Alternativ kann man sich auch an die Fluggesellschaft oder an den Reiseveranstalter wenden. Taucht das Gepäckstück nicht schon im Flughafen auf - manche Koffer landen aus Versehen auf einem falschen Förderband -, muss der Passagier eine formelle Verlustmeldung aufgeben. Darin werden das Aussehen des Gepäckstücks und die Kontaktdaten des Reisenden vermerkt. Auch die Registrierungsnummer des Koffers auf dem Gepäckaufkleber wird notiert. Der Reisende erhält eine Kopie des Schreibens mit einer Referenznummer.
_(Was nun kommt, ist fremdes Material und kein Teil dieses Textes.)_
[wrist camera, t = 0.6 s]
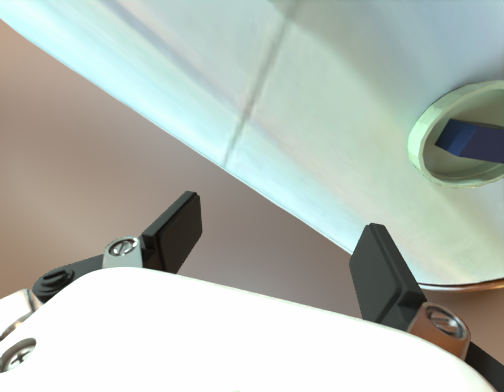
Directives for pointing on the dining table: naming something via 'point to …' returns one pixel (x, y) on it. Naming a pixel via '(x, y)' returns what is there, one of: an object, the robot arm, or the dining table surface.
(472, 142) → the navy blue block
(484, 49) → the dining table surface
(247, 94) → the dining table surface
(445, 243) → the dining table surface
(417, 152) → the bowl
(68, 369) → the robot arm
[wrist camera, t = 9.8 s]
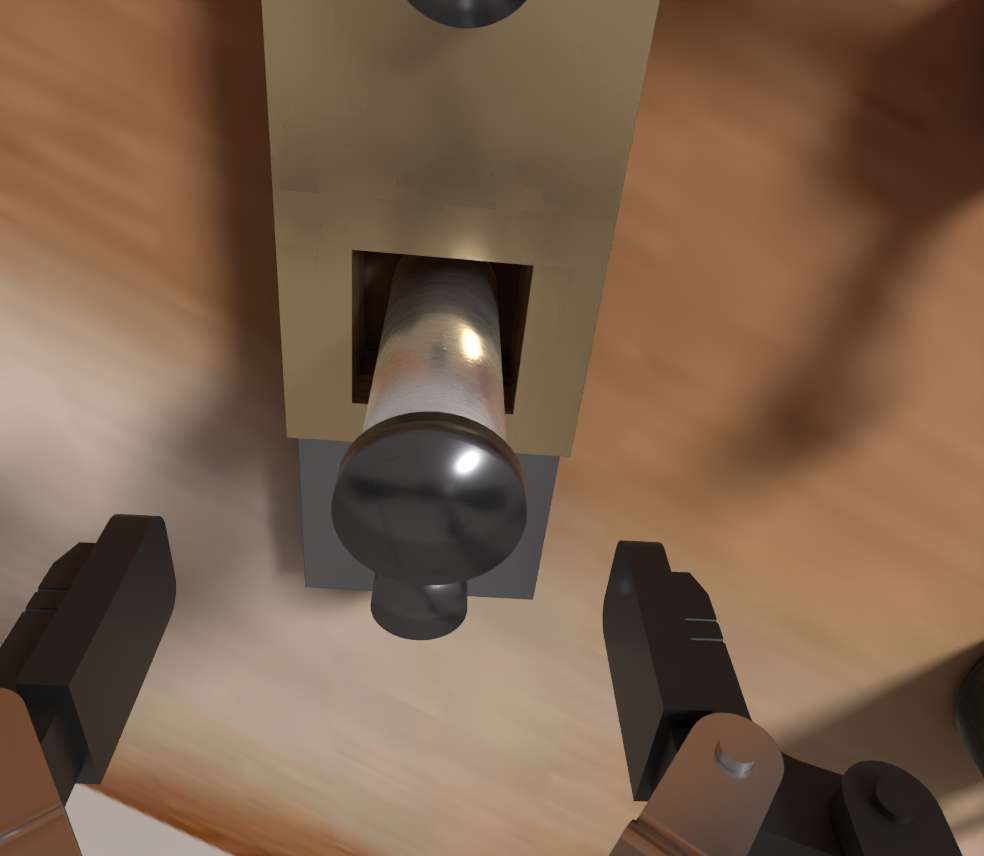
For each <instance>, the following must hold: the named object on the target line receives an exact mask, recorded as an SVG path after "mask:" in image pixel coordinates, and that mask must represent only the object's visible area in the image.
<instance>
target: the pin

Wichtig: den Flughafen nicht einfach gepäcklos verlassen. Sonst geht die Airline davon aus, dass der Koffer nicht während des Flugs verloren ging, sondern auf dem Heimweg. Notausrüstung Wird der Koffer gefunden, liefern ihn viele Airlines kostenlos bis an die Haustür. Verpflichtet sind sie dazu aber nicht: Es kann sein, dass man das Gepäck auch selbst abholen muss.
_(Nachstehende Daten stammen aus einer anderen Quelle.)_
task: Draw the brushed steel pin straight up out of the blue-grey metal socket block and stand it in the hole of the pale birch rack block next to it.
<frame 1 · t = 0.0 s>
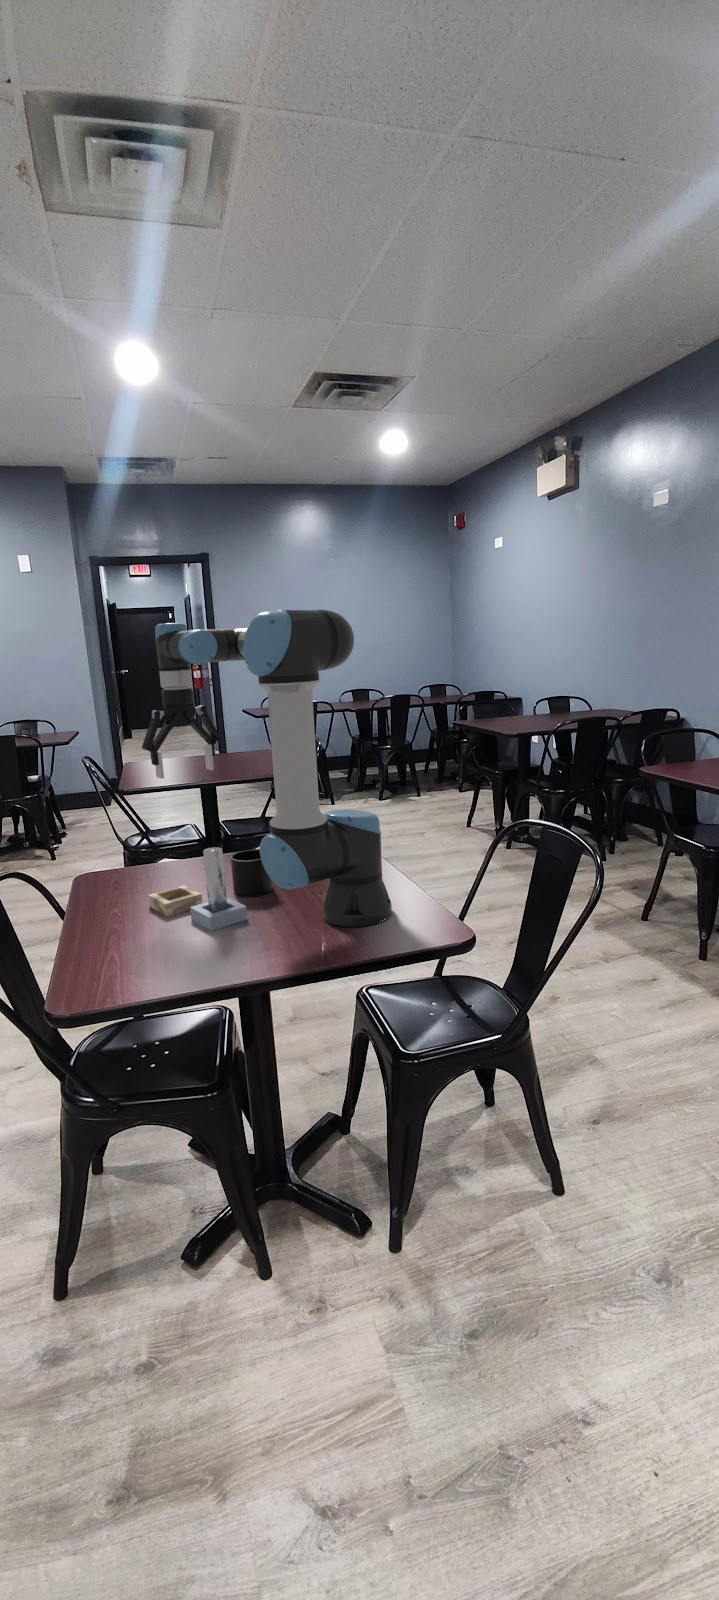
hand: (185, 773, 181), 28 cm above the table, tool pointing down, fingers open, 13 cm apart
socket block: (219, 919, 159), on the table
rack block: (176, 906, 169), on the table
mug: (252, 889, 178), on the table
pin: (216, 885, 157), in the socket block
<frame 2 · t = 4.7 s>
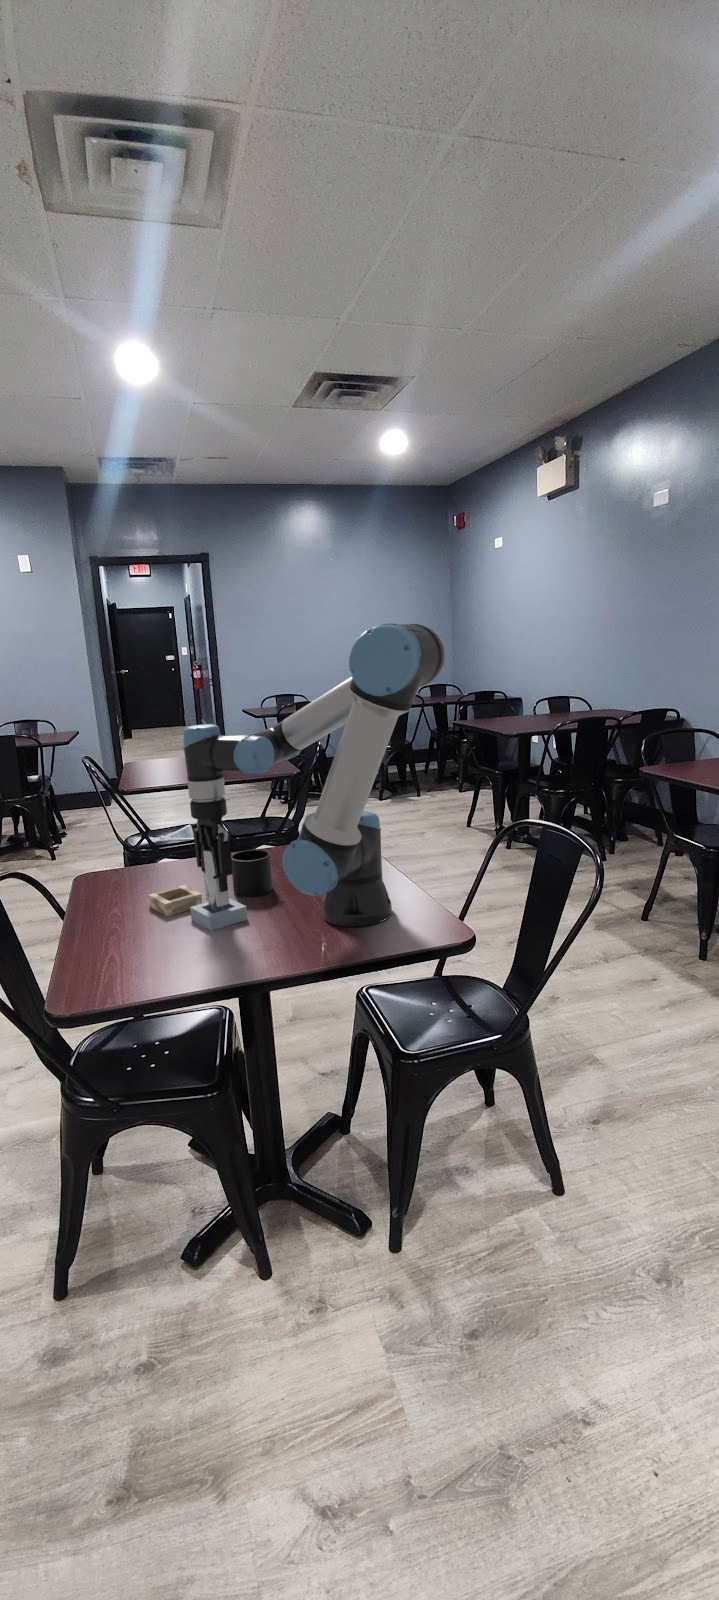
hand: (217, 901, 158), 4 cm above the table, tool pointing down, fingers closed on pin, 4 cm apart
pin: (216, 885, 157), in the socket block, touching gripper
everything else where it was.
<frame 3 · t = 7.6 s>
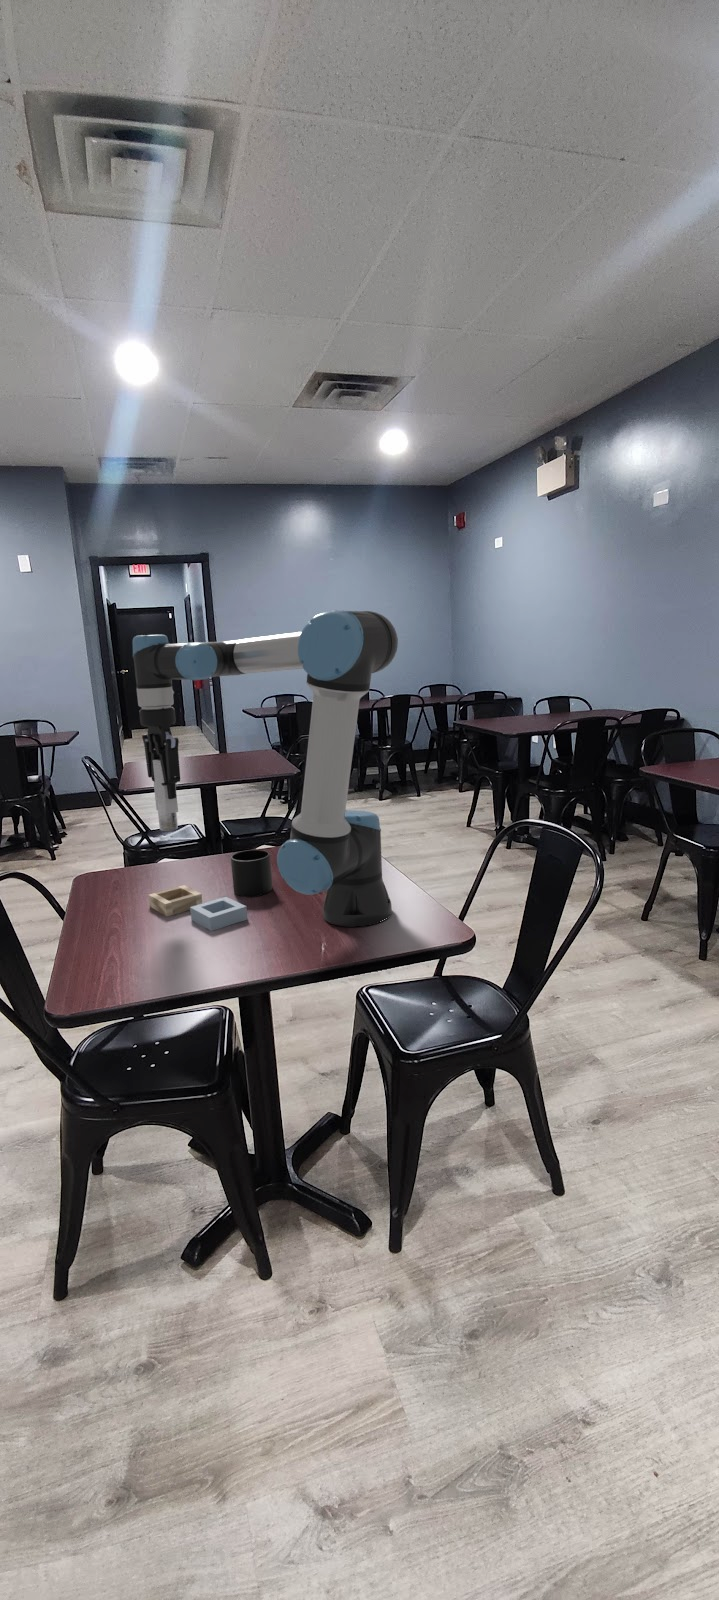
hand: (167, 810, 163), 23 cm above the table, tool pointing down, fingers closed on pin, 4 cm apart
pin: (165, 794, 162), point 27 cm above the table, touching gripper
everything else where it was.
when the fingers open (6 cm above the table, at t = 10.9 s): pin stays where it is, resting in rack block.
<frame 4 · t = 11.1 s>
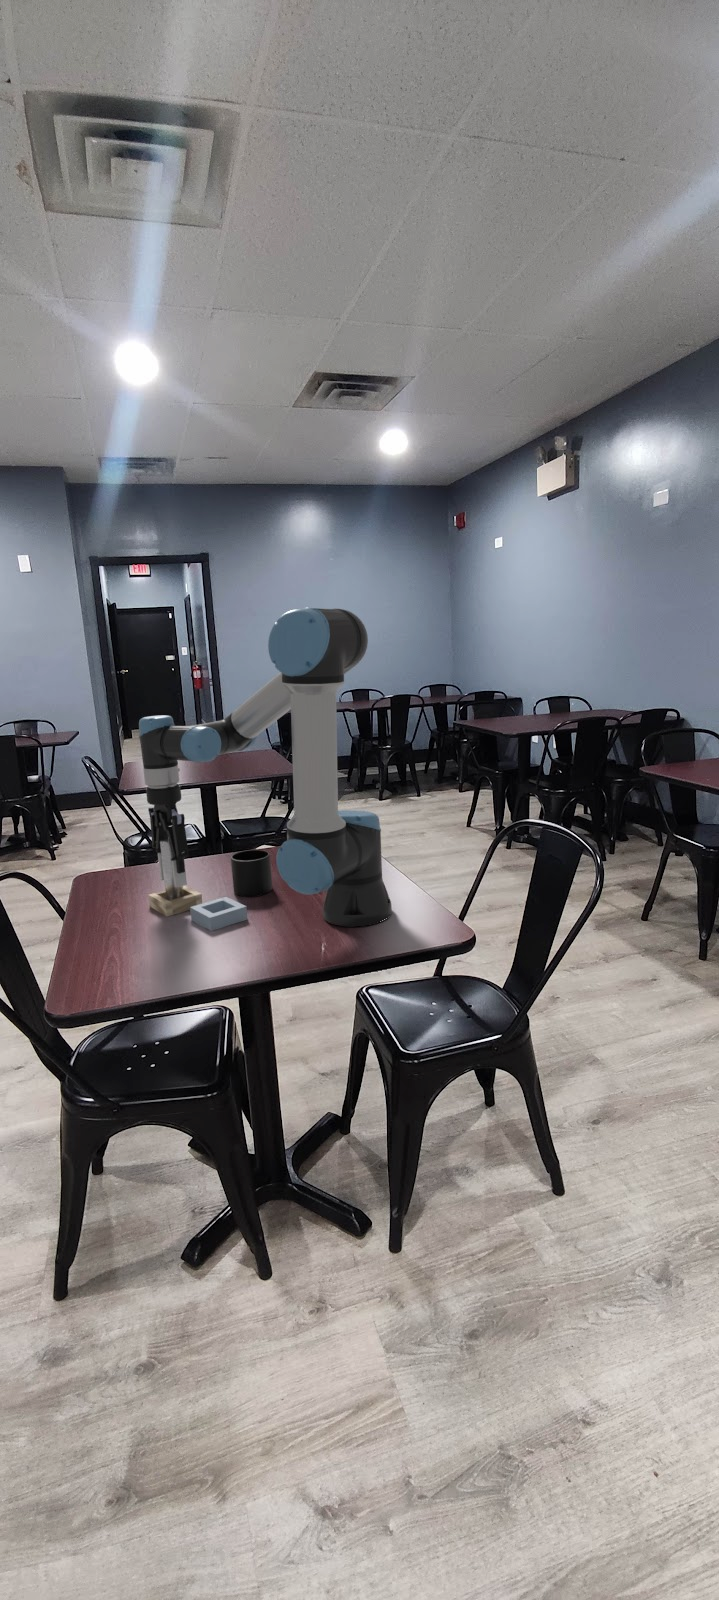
hand: (173, 882, 167), 6 cm above the table, tool pointing down, fingers open, 7 cm apart
pin: (172, 873, 167), in the rack block
everything else where it was.
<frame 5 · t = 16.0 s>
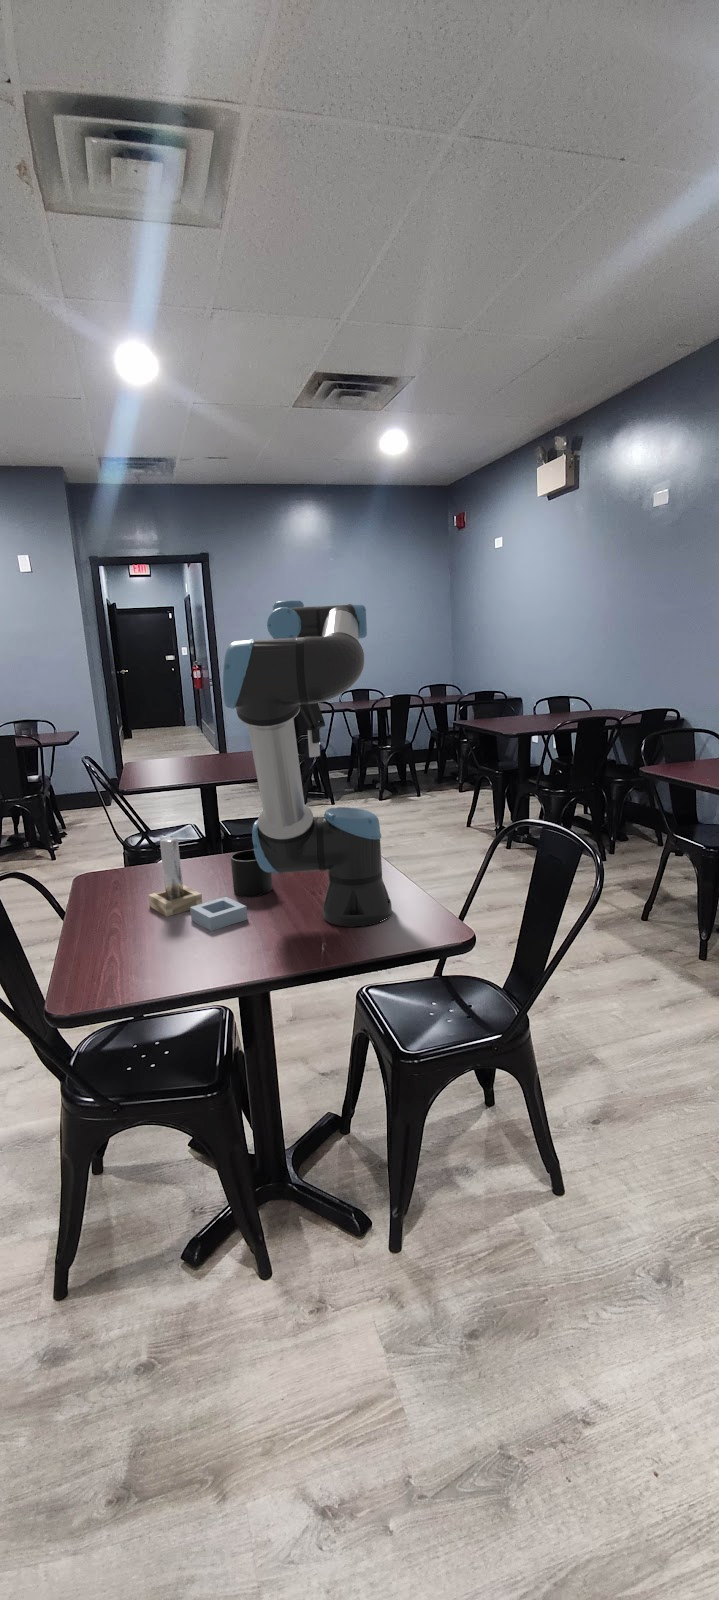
hand: (298, 754, 179), 32 cm above the table, tool pointing down, fingers open, 13 cm apart
nothing on the table moved.
at the end: pin 0.0 cm off-centre on the rack block, point 8.0 cm above the rack block's base; pin tilted 0°; the gripper is holding nothing — task done.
Die Fluggesellschaft übernimmt alle durch die Verspätung entstandenen Kosten wie die Fahrt zum Flughafen. Erreicht der Koffer den Besitzer erst nach ein paar Tagen oder gar nicht, kommt die Airline meist für notwendige Anschaffungen wie Zahnbürste oder Badeanzug auf. Dafür gewähren die meisten Airlines ihren Passagieren aber keinen Vorschuss. Die Reisenden müssen mit Quittungen belegen, welche Kleidungsstücke und Kosmetikartikel sie nach dem Gepäckverlust gekauft haben. Sie bekommen das Geld später zurückerstattet. Bei manchen Fluggesellschaften erhalten Passagiere auch ein sogenanntes Overnight-Kit mit Hygieneartikeln und Unterwäsche. Entschädigung Taucht der Koffer nicht wieder auf, muss man den Gepäckverlust innerhalb von 21 Tagen beim Vertragspartner schriftlich reklamieren: Das ist in der Regel die Fluggesellschaft oder - bei einer Pauschalreise - der Reiseveranstalter.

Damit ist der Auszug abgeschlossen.